Your goal. Each line of the listing that includes the string "haben" is to be identified and copied.

==*==

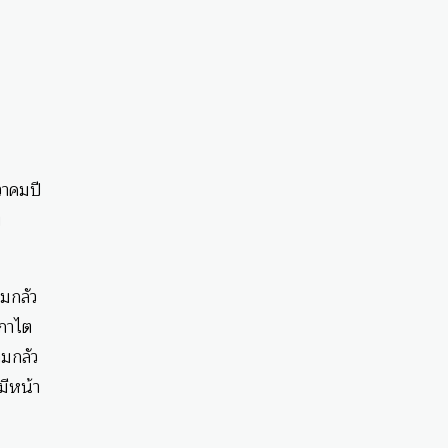
วาคมปี
ม
ามกลัว
ดกาไต
ามกลัว
มีหน้า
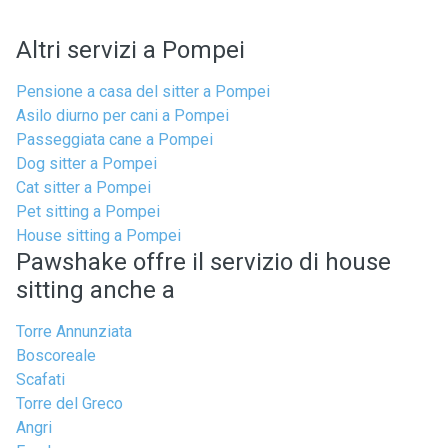
Altri servizi a Pompei
Pensione a casa del sitter a Pompei
Asilo diurno per cani a Pompei
Passeggiata cane a Pompei
Dog sitter a Pompei
Cat sitter a Pompei
Pet sitting a Pompei
House sitting a Pompei
Pawshake offre il servizio di house
sitting anche a
Torre Annunziata
Boscoreale
Scafati
Torre del Greco
Angri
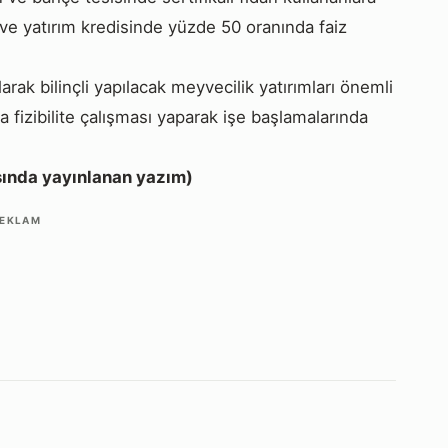
e ve yatırım kredisinde yüzde 50 oranında faiz
ak bilinçli yapılacak meyvecilik yatırımları önemli
a fizibilite çalışması yaparak işe başlamalarında
sında yayınlanan yazım)
EKLAM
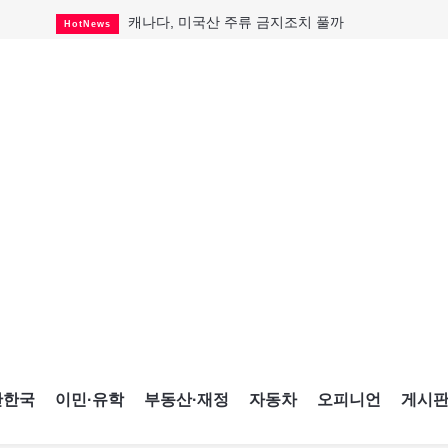
캐나다, 미국산 주류 금지조치 풀까
HotNews
"과도한 재산세 인상 억제"
HotNews
답 안 보이는 이란 전쟁
International
국세청 등 해킹 피해자 보상 청구 시작
HotNews
"美 정보기관, 독일 공항 폭발드론 러시아 소유 
International
성 접대하고, 유흥 주점서 공금 쓰고
HotNews
폭염에 다뉴브강 수위 낮아지자
International
구글과 메타가 발길 돌린 이유
Opinion
CNE에 한국의 맛과 멋 스며든다
HotNews
간한국
이민·유학
부동산·재정
자동차
오피니언
게시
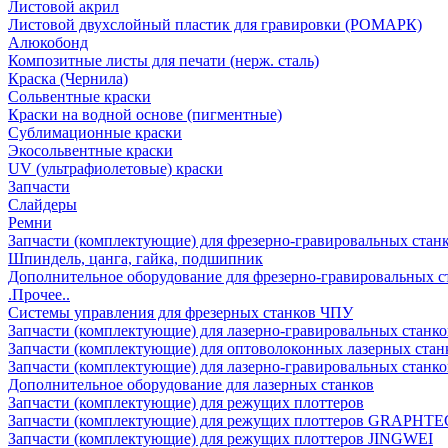
Листовой акрил
Листовой двухслойный пластик для гравировки (РОМАРК)
Алюкобонд
Композитные листы для печати (нерж. сталь)
Краска (Чернила)
Сольвентные краски
Краски на водной основе (пигментные)
Сублимационные краски
Экосольвентные краски
UV (ультрафиолетовые) краски
Запчасти
Слайдеры
Ремни
Запчасти (комплектующие) для фрезерно-гравировальных стан
Шпиндель, цанга, гайка, подшипник
Дополнительное оборудование для фрезерно-гравировальных с
.Прочее..
Системы управления для фрезерных станков ЧПУ
Запчасти (комплектующие) для лазерно-гравировальных станко
Запчасти (комплектующие) для оптоволоконных лазерных стан
Запчасти (комплектующие) для лазерно-гравировальных станк
Дополнительное оборудование для лазерных станков
Запчасти (комплектующие) для режущих плоттеров
Запчасти (комплектующие) для режущих плоттеров GRAPHTE
Запчасти (комплектующие) для режущих плоттеров JINGWEI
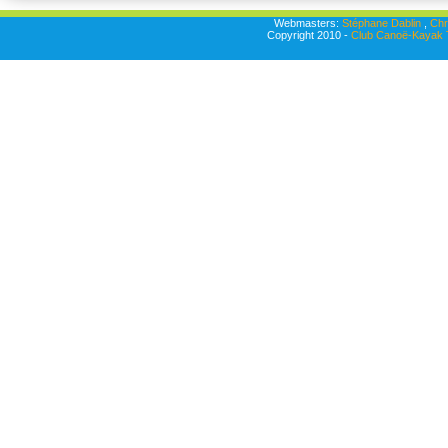
Webmasters:
Stéphane Dablin
,
Chr
Copyright 2010 -
Club Canoë-Kayak T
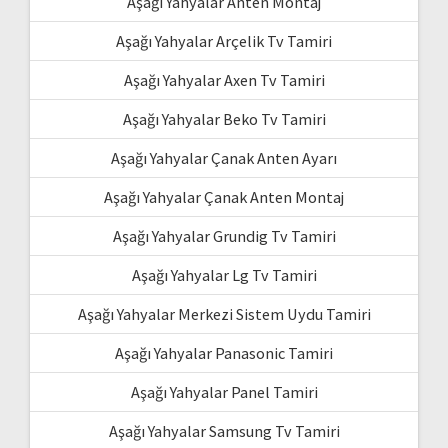
Aşağı Yahyalar Anten Montaj
Aşağı Yahyalar Arçelik Tv Tamiri
Aşağı Yahyalar Axen Tv Tamiri
Aşağı Yahyalar Beko Tv Tamiri
Aşağı Yahyalar Çanak Anten Ayarı
Aşağı Yahyalar Çanak Anten Montaj
Aşağı Yahyalar Grundig Tv Tamiri
Aşağı Yahyalar Lg Tv Tamiri
Aşağı Yahyalar Merkezi Sistem Uydu Tamiri
Aşağı Yahyalar Panasonic Tamiri
Aşağı Yahyalar Panel Tamiri
Aşağı Yahyalar Samsung Tv Tamiri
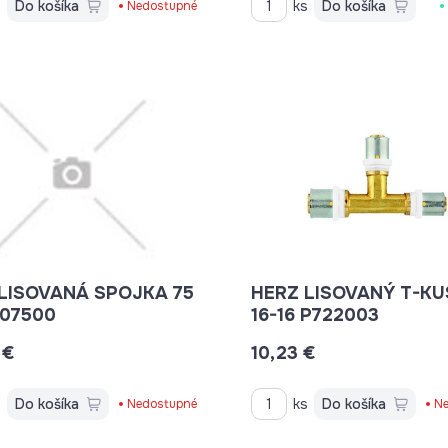
s
Do košíka
ks
Do košíka
Nedostupné
LISOVANÁ SPOJKA 75
HERZ LISOVANÝ T-KUS 20-
 P707500
16-16 P722003
 €
10,23 €
s
Do košíka
ks
Do košíka
Nedostupné
Ne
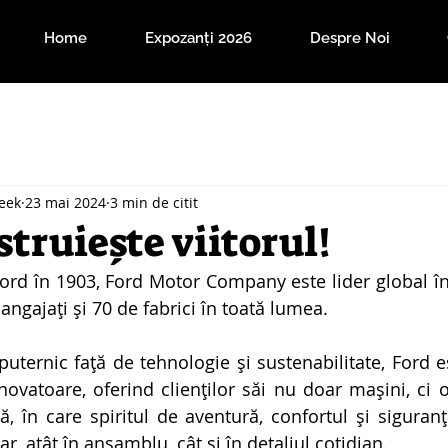
Home
Expozanți 2026
Despre Noi
eek
23 mai 2024
3 min de citit
truiește viitorul!
rd în 1903, Ford Motor Company este lider global în 
ngajați și 70 de fabrici în toată lumea.
ternic față de tehnologie și sustenabilitate, Ford es
inovatoare, oferind clienților săi nu doar mașini, ci 
 în care spiritul de aventură, confortul și siguranț
r, atât în ansamblu, cât și în detaliul cotidian.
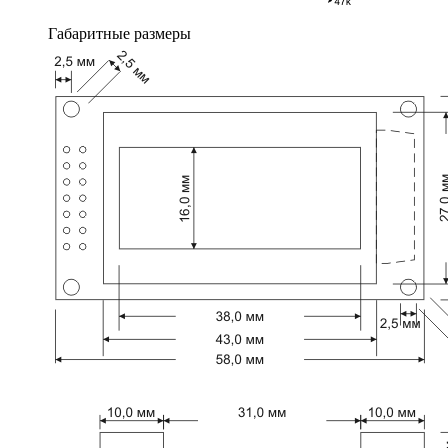
Габаритные размеры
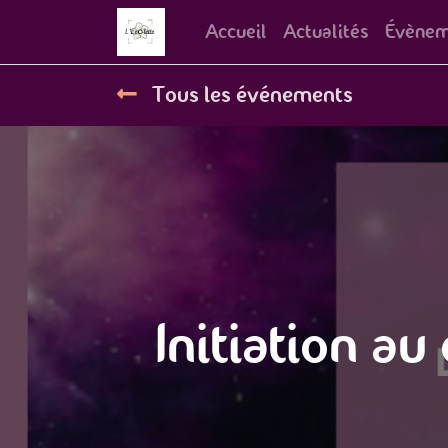
Accueil
Actualités
Évènem
Tous les événements
Initiation a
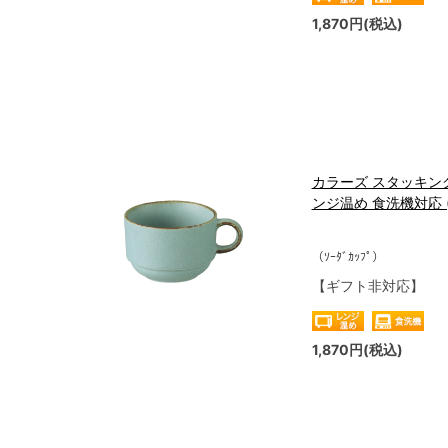
1,870円(税込)
カラーズ スタッキング
ンジ温め 食洗機対応 (K
（ｿｰﾀﾞｶｯﾌﾟ）
【ギフト非対応】
1,870円(税込)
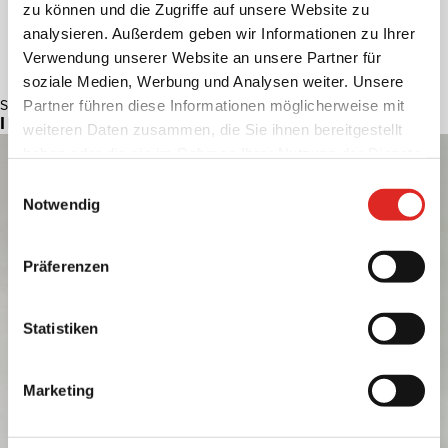
zu können und die Zugriffe auf unsere Website zu
analysieren. Außerdem geben wir Informationen zu Ihrer
Verwendung unserer Website an unsere Partner für
soziale Medien, Werbung und Analysen weiter. Unsere
Schutzhandschuhe
Partner führen diese Informationen möglicherweise mit
IHR ANSPRECHPARTNER
weiteren Daten zusammen, die Sie ihnen bereitgestellt
haben oder die sie im Rahmen Ihrer Nutzung der Dienste
gesammelt haben.
Einwilligungsauswahl
Notwendig
Präferenzen
Statistiken
Marketing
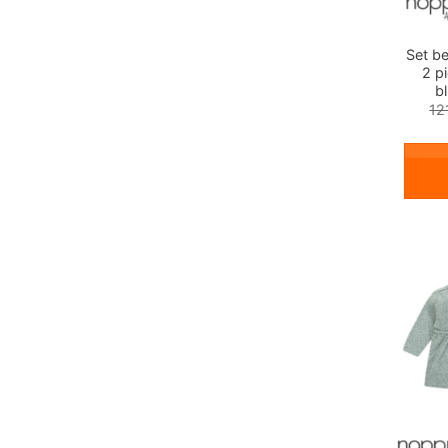
Set b
2 p
bl
12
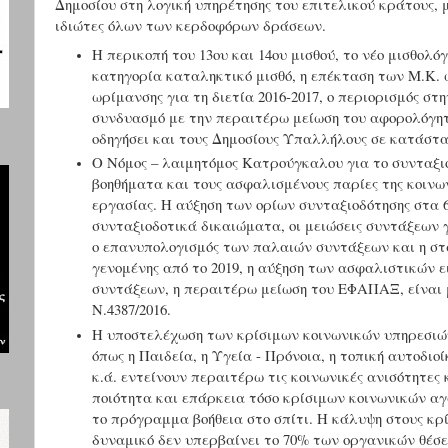
Δημοσίου στη λογική υπηρέτησης του επιτελικού κράτους, 
ιδιώτες όλων των κερδοφόρων δράσεων.
Η περικοπή του 13ου και 14ου μισθού, το νέο μισθολ
κατηγορία καταληκτικό μισθό, η επέκταση των Μ.Κ. 
ωρίμανσης για τη διετία 2016-2017, ο περιορισμός στ
συνδυασμό με την περαιτέρω μείωση του αφορολόγητο
οδηγήσει και τους Δημοσίους Υπαλλήλους σε κατάστα
Ο Νόμος – λαιμητόμος Κατρούγκαλου για το συνταξιο
βοηθήματα και τους ασφαλισμένους παρίες της κοινων
εργασίας. Η αύξηση των ορίων συνταξιοδότησης στα
συνταξιοδοτικά δικαιώματα, οι μειώσεις συντάξεων γ
ο επανυπολογισμός των παλαιών συντάξεων και η στα
γενομένης από το 2019, η αύξηση των ασφαλιστικών 
συντάξεων, η περαιτέρω μείωση του ΕΦΑΠΑΞ, είναι μ
Ν.4387/2016.
Η υποστελέχωση των κρίσιμων κοινωνικών υπηρεσιών,
όπως η Παιδεία, η Υγεία - Πρόνοια, η τοπική αυτοδιοί
κ.ά. εντείνουν περαιτέρω τις κοινωνικές ανισότητες
ποιότητα και επάρκεια τόσο κρίσιμων κοινωνικών αγα
το πρόγραμμα βοήθεια στο σπίτι. Η κάλυψη στους κρί
δυναμικό δεν υπερβαίνει το 70% των οργανικών θέ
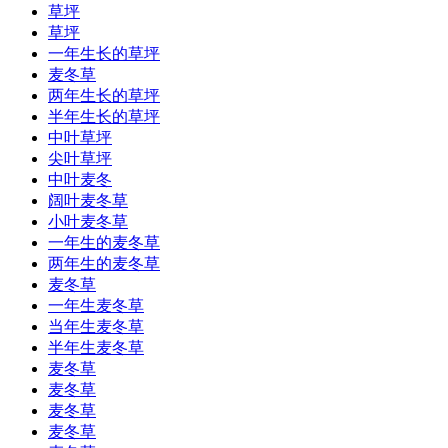
草坪
草坪
一年生长的草坪
麦冬草
两年生长的草坪
半年生长的草坪
中叶草坪
尖叶草坪
中叶麦冬
阔叶麦冬草
小叶麦冬草
一年生的麦冬草
两年生的麦冬草
麦冬草
一年生麦冬草
当年生麦冬草
半年生麦冬草
麦冬草
麦冬草
麦冬草
麦冬草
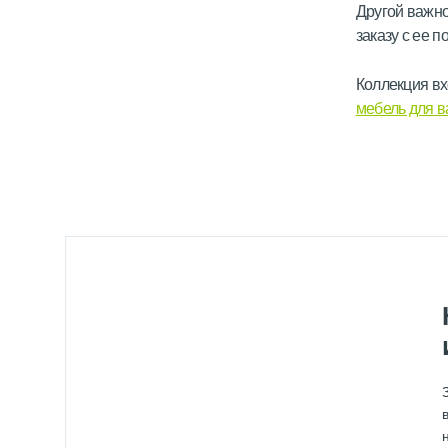
Другой важно
заказу с ее 
Коллекция вх
мебель для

==*==

Final answer.
haben oder die sie im Rahmen Ihrer Nutzung der Dienste
gesammelt haben.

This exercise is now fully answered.